Tips for Helping a Toddler Be Safe Around Dogs

Dogs… big, small, scruffy, sleek, short-haired, long-haired, big ears, fluffy ears, waggy tails and wet noses, many families consider a dog as the perfect family pet. They are great companions, a real motivator for going outdoors, enjoying fresh air and nature and they’re also a great way to teach a child about caring for another being.

Even if you’re not considering getting a dog any time soon, the chances are that your little one will be meeting dogs on a fairly regular basis, either with friends or family or just on a trip to the park.

So, how do you help introduce dogs to a baby or toddler in a way that’s safe, respectful and happy? We asked our friends at Dogs for Good, a charity supporting children and adults with physical disabilities and families with an autistic child for their top tips on safe interactions with a dog.

First things first; never leave a child unsupervised with a dog. Dogs and children can both be unpredictable and an accident can happen in a split second. Dogs are wonderful creatures and make rewarding companion animals but they are also sensitive and emotional beings with different needs and different ways of communicating than humans. It’s therefore really important that as adults, we are able to understand their cues, signals and body language as this will help us manage and minimise any stress and allow us to build positive relationships between ourselves, our children and our dogs.

 

Before you meet dogs

You can start creating a positive relationship with a dog, even before your child meets a dog. Talking about dogs, reading story books featuring dogs or using puppets to talk about dogs is a good way to start. You can cover things like how dogs like to be petted, how to say hello to a dog and how dogs are likely to behave. All these things can really help a young child understand about what dogs like, what dogs don’t like and how to support them.

 

Understanding dog language

Dogs will whine or bark or growl to communicate their needs but these vocal communications are often last resorts; a huge amount of what they are trying to tell us is through their body language.  Understanding the subtle cues our dogs give us can help to ensure that we respond appropriately when they are feeling stressed or anxious and enable us to prevent these situations from arising. It also helps us to know when they’re happy and relaxed!

Did you know that dogs will sometimes yawn when they are feeling stressed? Lip-licking and panting can also be signs that a dog is finding a situation difficult and a good response would be to stop what you’re doing and give the dog some space. A dog rolling onto their back might not be a request for a tummy rub; instead it can be to signal that they’re feeling threatened. Dogs for Good have a great article on the subtleties of doggy language in the Good Advice area of their website and this will help you understand what a dog is trying to communicate.

 

Creating safe spaces for children and dogs

Generally speaking, dogs like their environment to be calm and quiet…not necessarily the natural domain for toddlers and babies! Dogs for Good recommends that a pet dog always has a safe space or area that is their space alone. Ideally, this would be a crate but it could also be a room or area separated by a baby gate. The charity recommends ensuring that everyone in the family (however young) knows that when their dog is in that area, they should be allowed to rest without interruption. You could get your child involved in choosing the safe space; maybe they could draw pictures to show it’s the dog’s area or make some special treats for the dog to have when they are in their safe space.

 

Saying hello to a dog

When you’re first meeting a dog or a puppy, help your toddler understand how to behave by demonstrating yourself. It’s best to get down to their level – a wriggly puppy being held by someone little could easily be dropped! Let the dog or puppy approach you when they are ready. You don’t need to hold out a hand or pick them up as the puppy or dog will feel more confident if they can approach you on their own terms.

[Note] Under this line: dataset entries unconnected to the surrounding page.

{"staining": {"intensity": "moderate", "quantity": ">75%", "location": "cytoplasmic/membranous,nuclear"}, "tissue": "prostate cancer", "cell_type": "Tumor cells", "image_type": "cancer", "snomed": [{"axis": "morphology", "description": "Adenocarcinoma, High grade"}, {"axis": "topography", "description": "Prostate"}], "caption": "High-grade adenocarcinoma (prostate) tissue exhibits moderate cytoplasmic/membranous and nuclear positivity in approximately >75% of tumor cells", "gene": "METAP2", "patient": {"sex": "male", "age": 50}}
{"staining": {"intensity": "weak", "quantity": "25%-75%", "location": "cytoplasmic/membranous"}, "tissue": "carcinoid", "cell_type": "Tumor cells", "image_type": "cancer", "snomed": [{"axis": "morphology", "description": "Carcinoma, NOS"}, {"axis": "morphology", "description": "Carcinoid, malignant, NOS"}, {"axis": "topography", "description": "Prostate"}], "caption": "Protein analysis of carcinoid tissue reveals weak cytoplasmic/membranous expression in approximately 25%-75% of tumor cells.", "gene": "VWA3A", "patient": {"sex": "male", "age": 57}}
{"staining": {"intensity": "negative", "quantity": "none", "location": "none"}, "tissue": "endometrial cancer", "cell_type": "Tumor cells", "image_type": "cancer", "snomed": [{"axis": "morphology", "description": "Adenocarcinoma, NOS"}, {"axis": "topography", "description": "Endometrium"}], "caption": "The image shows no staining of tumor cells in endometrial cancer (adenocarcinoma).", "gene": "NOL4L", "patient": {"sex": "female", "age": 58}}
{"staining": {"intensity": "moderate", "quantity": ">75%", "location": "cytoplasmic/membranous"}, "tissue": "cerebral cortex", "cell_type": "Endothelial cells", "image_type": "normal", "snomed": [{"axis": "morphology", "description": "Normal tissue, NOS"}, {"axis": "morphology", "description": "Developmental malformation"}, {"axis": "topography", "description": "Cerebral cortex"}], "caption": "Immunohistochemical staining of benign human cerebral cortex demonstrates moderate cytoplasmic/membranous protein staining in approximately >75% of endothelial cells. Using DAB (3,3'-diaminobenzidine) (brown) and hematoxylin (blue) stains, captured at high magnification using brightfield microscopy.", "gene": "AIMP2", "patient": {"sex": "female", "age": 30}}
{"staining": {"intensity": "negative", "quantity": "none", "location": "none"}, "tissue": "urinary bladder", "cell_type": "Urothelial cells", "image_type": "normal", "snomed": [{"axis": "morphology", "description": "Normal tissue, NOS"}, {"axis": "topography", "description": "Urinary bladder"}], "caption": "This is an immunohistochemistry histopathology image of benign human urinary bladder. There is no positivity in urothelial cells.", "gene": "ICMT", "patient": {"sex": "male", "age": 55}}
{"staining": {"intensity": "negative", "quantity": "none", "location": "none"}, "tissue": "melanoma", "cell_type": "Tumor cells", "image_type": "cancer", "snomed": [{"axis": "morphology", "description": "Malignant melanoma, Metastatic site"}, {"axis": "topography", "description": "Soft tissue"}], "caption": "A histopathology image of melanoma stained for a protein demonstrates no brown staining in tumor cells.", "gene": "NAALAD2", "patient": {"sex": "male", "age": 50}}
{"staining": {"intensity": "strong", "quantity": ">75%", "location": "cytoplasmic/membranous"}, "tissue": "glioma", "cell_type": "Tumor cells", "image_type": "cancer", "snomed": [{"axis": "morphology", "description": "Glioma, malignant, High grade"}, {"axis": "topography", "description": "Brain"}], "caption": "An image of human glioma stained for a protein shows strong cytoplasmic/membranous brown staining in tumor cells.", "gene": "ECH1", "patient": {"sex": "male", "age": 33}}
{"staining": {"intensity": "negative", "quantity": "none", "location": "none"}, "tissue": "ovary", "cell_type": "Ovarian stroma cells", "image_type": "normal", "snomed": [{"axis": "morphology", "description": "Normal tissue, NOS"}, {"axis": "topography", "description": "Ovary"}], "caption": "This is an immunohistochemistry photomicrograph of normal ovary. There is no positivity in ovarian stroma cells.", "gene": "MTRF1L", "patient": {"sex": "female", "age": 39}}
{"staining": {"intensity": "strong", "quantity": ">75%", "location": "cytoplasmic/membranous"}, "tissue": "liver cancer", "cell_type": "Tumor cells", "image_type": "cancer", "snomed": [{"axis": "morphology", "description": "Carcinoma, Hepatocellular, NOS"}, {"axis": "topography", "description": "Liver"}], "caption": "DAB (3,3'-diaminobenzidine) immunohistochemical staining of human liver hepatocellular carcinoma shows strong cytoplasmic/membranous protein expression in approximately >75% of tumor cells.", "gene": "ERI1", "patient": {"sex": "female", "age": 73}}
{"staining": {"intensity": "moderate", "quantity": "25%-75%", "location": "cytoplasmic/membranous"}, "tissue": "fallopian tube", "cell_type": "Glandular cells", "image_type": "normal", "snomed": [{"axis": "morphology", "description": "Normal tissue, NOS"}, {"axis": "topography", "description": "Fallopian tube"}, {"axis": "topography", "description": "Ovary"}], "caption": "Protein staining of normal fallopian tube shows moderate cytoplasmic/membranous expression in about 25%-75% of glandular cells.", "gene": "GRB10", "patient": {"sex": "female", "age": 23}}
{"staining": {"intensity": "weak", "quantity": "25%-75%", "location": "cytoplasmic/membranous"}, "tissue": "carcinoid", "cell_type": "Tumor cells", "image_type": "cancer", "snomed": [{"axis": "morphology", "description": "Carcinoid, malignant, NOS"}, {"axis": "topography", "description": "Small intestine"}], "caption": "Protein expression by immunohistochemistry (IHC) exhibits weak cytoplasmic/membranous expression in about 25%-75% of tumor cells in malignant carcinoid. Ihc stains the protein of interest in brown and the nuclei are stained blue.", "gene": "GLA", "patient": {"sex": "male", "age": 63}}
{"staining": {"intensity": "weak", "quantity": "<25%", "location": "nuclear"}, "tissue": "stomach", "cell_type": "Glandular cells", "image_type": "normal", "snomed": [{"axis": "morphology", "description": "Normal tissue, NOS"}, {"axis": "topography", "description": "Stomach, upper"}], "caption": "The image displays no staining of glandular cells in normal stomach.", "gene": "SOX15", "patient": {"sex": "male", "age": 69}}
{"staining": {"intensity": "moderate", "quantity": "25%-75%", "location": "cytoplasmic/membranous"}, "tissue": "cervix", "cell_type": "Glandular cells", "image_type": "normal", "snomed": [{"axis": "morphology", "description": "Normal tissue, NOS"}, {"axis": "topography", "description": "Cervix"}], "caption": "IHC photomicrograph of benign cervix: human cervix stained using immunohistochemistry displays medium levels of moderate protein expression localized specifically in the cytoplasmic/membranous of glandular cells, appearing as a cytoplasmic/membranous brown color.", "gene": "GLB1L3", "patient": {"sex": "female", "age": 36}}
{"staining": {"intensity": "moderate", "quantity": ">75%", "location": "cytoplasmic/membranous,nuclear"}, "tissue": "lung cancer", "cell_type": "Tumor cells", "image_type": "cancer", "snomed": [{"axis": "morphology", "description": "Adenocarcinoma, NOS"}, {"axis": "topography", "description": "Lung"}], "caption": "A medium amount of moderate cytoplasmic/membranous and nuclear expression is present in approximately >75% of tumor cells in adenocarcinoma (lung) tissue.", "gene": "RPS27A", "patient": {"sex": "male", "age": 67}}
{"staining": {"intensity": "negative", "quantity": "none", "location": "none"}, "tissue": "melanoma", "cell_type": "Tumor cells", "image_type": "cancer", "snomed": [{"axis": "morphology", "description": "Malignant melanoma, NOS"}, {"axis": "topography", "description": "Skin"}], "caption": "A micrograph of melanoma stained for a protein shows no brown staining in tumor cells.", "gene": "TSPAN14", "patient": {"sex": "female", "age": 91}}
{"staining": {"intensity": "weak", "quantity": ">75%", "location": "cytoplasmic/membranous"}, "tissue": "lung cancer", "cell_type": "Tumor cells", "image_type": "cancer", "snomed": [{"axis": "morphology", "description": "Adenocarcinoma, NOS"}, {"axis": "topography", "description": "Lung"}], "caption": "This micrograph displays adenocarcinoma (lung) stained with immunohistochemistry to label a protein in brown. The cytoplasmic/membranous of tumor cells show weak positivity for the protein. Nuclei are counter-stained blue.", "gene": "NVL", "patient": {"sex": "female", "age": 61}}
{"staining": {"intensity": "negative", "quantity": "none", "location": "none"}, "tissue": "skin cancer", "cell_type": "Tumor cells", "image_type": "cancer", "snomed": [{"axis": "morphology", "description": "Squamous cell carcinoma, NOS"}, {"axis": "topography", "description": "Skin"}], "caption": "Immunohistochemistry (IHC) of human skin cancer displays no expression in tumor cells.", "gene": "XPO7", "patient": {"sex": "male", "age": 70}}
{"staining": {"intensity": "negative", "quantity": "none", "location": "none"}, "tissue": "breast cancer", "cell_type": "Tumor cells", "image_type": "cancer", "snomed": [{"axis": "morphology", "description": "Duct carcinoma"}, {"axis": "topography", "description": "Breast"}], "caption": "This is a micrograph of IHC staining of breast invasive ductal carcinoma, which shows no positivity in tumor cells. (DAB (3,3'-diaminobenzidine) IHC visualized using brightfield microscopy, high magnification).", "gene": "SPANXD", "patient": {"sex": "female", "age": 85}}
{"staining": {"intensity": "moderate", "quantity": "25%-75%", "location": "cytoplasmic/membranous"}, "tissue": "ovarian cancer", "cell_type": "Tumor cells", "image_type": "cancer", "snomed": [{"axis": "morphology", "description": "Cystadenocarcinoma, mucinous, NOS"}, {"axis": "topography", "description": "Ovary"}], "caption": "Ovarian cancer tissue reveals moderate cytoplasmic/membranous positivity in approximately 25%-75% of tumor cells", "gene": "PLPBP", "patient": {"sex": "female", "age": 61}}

Once the puppy or dog approaches try giving a gentle stroke on the main body area so that the dog can see what’s going on. Talk to your child and guide little hands to help them understand. Make sure you give lots of praise as both the puppy and your child will grow in confidence if they understand they are doing the right thing! Don’t try and force any interactions as it’s best for both child and dog to go at a pace that is comfortable for them.

It’s helpful to know that most dogs don’t actually like being hugged.  So, while your toddler may be thinking this cute ball of fur is just like a real-life teddy, it’s good to talk to them about how and where a dog might like to be touched and equally, where they don’t like to be touched.

Obviously, being with a young puppy is fun and exciting and even fully-grown dogs can be excitable and bouncy!  This can sometimes make them quite frightening to young children so keep sessions with pups short and sweet. Puppies, like toddlers, will tire quickly!  Encourage gentle play and nothing too rough or boisterous as this can quickly get out of control and lead to unwanted behaviours from your dog (and child!).

Loud noises and running can also make a dog think that there is a reason to chase or jump up, which can quickly turn to being intimidating to a child, so try to encourage your child to behave calmly and quietly around dogs.

 

Meeting dogs out and about

If you regularly see dogs at your local park, it’s good to talk about the most appropriate way to behave around dogs.  Never allow your toddler to interact with an unknown  dog or greet a dog without asking their owner first as accidents can easily happen. If the owner is happy for you to say ‘hello’, ensure that there is close supervision.  Little people and dogs can easily become excitable and toddlers on unsteady feet may easily get knocked over.